Another (admittedly smaller) section of gamers may also want to step off when they hear that this PSVR title offers no official Aim Controller support. Bundled with first-party titles like Farpoint and Bravo Team, while also being supported and used to great effect in third-party titles like Doom VFR, the Aim controller's twin sticks would be a perfect fit for a game like this. Once again, common sense didn't prevail for reasons I cannot rightly explain. There's no word on a rectifying patch either, so don't hold your breath.
What is on offer are two different control avenues: a traditional DualShock 4 option, or you can use two Move Controllers. The former basically handles movement like any traditional shooter but this time the aiming reticle is linked to your face movement. It's perfectly serviceable but I prefer the latter option that uses Sony's proprietary glowy lollipops. Double-fisting Moves will give you full, independent control of your virtual mitts (which are filled with beefy guns). Your forward locomotion can either be achieved by pushing a button to walk wherever your eyes are looking (with the face buttons used for strafing) or you can hopscotch about with a teleport function. Sounds complex in writing but you'll be a pro in ten minutes, tops.
There are also a range of comfort options to ensure you don't lose your lunch while trying not to lose your life. You can toggle camera behaviours like tunnel vision, tunnel fading, avatar height and you can switch between smooth (labelled in-game as "gradual") or snap angled turning. Honestly, I could fill up an entire article on the many different control options and combinations available in the options menu for Borderlands 2 VR. What's on offer here is a credit to Gearbox and I'd honestly be surprised if you couldn't find a series of tweaks that bring your motion sickness down to acceptable levels. Hell, Gearbox even throws in a new BAMF button (read: a cooldown-restricted slow-motion mechanic) to ensure you don't get overwhelmed by mobs of enemies.

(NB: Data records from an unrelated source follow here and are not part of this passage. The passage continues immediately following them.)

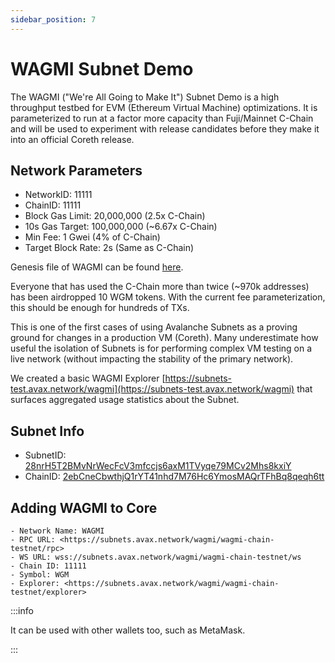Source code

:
 ```yaml
---
sidebar_position: 7
---
```


# WAGMI Subnet Demo

The WAGMI ("We're All Going to Make It") Subnet Demo is a high throughput testbed for EVM (Ethereum
Virtual Machine) optimizations. It is parameterized to run at a factor more capacity than Fuji/Mainnet
C-Chain and will be used to experiment with release candidates before they make it into an official
Coreth release.

## Network Parameters

- NetworkID: 11111
- ChainID: 11111
- Block Gas Limit: 20,000,000 (2.5x C-Chain)
- 10s Gas Target: 100,000,000 (~6.67x C-Chain)
- Min Fee: 1 Gwei (4% of C-Chain)
- Target Block Rate: 2s (Same as C-Chain)

Genesis file of WAGMI can be found [here](https://github.com/ava-labs/public-chain-assets/blob/main/chains/11111/genesis.json).

Everyone that has used the C-Chain more than twice (~970k addresses) has been airdropped 10 WGM
tokens. With the current fee parameterization, this should be enough for hundreds of TXs.

This is one of the first cases of using Avalanche Subnets as a proving ground for changes in a
production VM (Coreth). Many underestimate how useful the isolation of Subnets is for performing
complex VM testing on a live network (without impacting the stability of the primary network).

We created a basic WAGMI Explorer [https://subnets-test.avax.network/wagmi](https://subnets-test.avax.network/wagmi)
that surfaces aggregated usage statistics about the Subnet.

## Subnet Info

- SubnetID: [28nrH5T2BMvNrWecFcV3mfccjs6axM1TVyqe79MCv2Mhs8kxiY](https://explorer-xp.avax-test.network/subnet/28nrH5T2BMvNrWecFcV3mfccjs6axM1TVyqe79MCv2Mhs8kxiY?tab=validators)
- ChainID: [2ebCneCbwthjQ1rYT41nhd7M76Hc6YmosMAQrTFhBq8qeqh6tt](https://testnet.avascan.info/blockchain/2ebCneCbwthjQ1rYT41nhd7M76Hc6YmosMAQrTFhBq8qeqh6tt)

## Adding WAGMI to Core

```text
- Network Name: WAGMI
- RPC URL: <https://subnets.avax.network/wagmi/wagmi-chain-testnet/rpc>
- WS URL: wss://subnets.avax.network/wagmi/wagmi-chain-testnet/ws
- Chain ID: 11111
- Symbol: WGM
- Explorer: <https://subnets.avax.network/wagmi/wagmi-chain-testnet/explorer>
```
:::info

It can be used with other wallets too, such as MetaMask.

:::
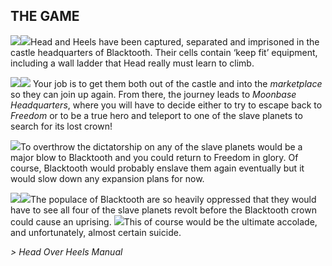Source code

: ## THE GAME

![](texture-heels.walking.right.2)![](texture-animated-head.idle.towards?float-right&clear-left)Head and Heels have been captured, separated and imprisoned in the castle
headquarters of Blacktooth. Their cells contain ‘keep fit’ equipment, including
a wall ladder that Head really must learn to climb.

![](texture-market.wall.fruits.left?bg-pureBlack)![](texture-moonbase.wall.window2.away?bg-pureBlack&float-right) Your job is to get them both
out of the castle and into the *marketplace* so they can join up again. From
there, the journey leads to *Moonbase Headquarters*, where you will have to decide
either to try to escape back to *Freedom* or to be a true hero and teleport to one
of the slave planets to search for its lost crown!

![](texture-crown)To overthrow the dictatorship on any of the slave planets would be a major blow
to Blacktooth and you could return to Freedom in glory. Of course, Blacktooth
would probably enslave them again eventually but it would slow down any
expansion plans for now.


![](texture-cyberman.towards?float-right&relative&z-topSprite)![](texture-animated-bubbles.cold?float-right&clear-right&relative&bottom-bottomStackPullup)The populace of Blacktooth are so heavily oppressed
that they would have to see all four of the slave planets revolt before the
Blacktooth crown could cause an uprising. ![](texture-animated-turtle.right)This of course would be the ultimate
accolade, and unfortunately, almost certain suicide.

*> Head Over Heels Manual*
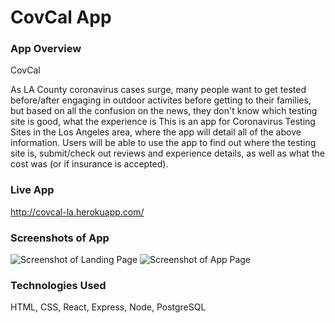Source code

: # CovCal App

### App Overview
CovCal

As LA County coronavirus cases surge, many people want to get tested before/after engaging in outdoor activites before getting to their families, but based on all the confusion on the news, they don't know which testing site is good, what the experience is This is an app for Coronavirus Testing Sites in the Los Angeles area, where the app will detail all of the above information. Users will be able to use the app to find out where the testing site is, submit/check out reviews and experience details, as well as what the cost was (or if insurance is accepted).
 

### Live App
http://covcal-la.herokuapp.com/

### Screenshots of App
![Screenshot of Landing Page](./screenshots/ss-lp.png)
![Screenshot of App Page](./screenshots/ss-app.png)


### Technologies Used
HTML, CSS, React, Express, Node, PostgreSQL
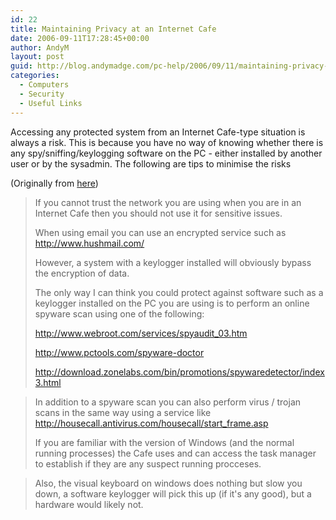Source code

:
 ```yaml
---
id: 22
title: Maintaining Privacy at an Internet Cafe
date: 2006-09-11T17:28:45+00:00
author: AndyM
layout: post
guid: http://blog.andymadge.com/pc-help/2006/09/11/maintaining-privacy-at-an-internet-cafe/
categories:
  - Computers
  - Security
  - Useful Links
---
```

Accessing any protected system from an Internet Cafe-type situation is always a risk. This is because you have no way of knowing whether there is any spy/sniffing/keylogging software on the PC - either installed by another user or by the sysadmin. The following are tips to minimise the risks

<!--more-->

(Originally from [here](http://www.experts-exchange.com/Security/Win_Security/Q_21496483.html))

> If you cannot trust the network you are using when you are in an Internet Cafe then you should not use it for sensitive issues.
> 
> When using email you can use an encrypted service such as <a rel="nofollow" target="_blank" onclick="return openNew(this.href);" href="http://www.hushmail.com/">http://www.hushmail.com/</a>
> 
> However, a system with a keylogger installed will obviously bypass the encryption of data.
> 
> The only way I can think you could protect against software such as a keylogger installed on the PC you are using is to perform an online spyware scan using one of the following:
> 
> <a rel="nofollow" target="_blank" onclick="return openNew(this.href);" href="http://www.webroot.com/services/spyaudit_03.htm">http://www.webroot.com/services/spyaudit_03.htm</a>
> 
> <a rel="nofollow" target="_blank" onclick="return openNew(this.href);" href="http://www.pctools.com/spyware-doctor">http://www.pctools.com/spyware-doctor</a>
> 
> <a rel="nofollow" target="_blank" onclick="return openNew(this.href);" href="http://download.zonelabs.com/bin/promotions/spywaredetector/index3.html">http://download.zonelabs.com/bin/promotions/spywaredetector/index3.html</a>

> In addition to a spyware scan you can also perform virus / trojan scans in the same way using a service like <a rel="nofollow" target="_blank" onclick="return openNew(this.href);" href="http://housecall.antivirus.com/housecall/start_frame.asp">http://housecall.antivirus.com/housecall/start_frame.asp</a>
> 
> If you are familiar with the version of Windows (and the normal running processes) the Cafe uses and can access the task manager to establish if they are any suspect running procceses.

> Also, the visual keyboard on windows does nothing but slow you down, a software keylogger will pick this up (if it's any good), but a hardware would likely not.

Is Borderlands 2 VR worth your hard-earned cash and 12GB of space when everything's said, done and shot in the face? Yes and no. The novelty factor of truly "being in" the madcap, ultra-violent world of Pandora cannot be denied, especially if you're brand new to the series. That said, so much potential has been squandered here. To a veteran, the tightfisted and/or half-arsed approach to content, controller support and co-op functionality is about as annoying as the Bane (perspective for outsiders: the Bane is an SMG that shrieks high-pitched gibberish when you fire it).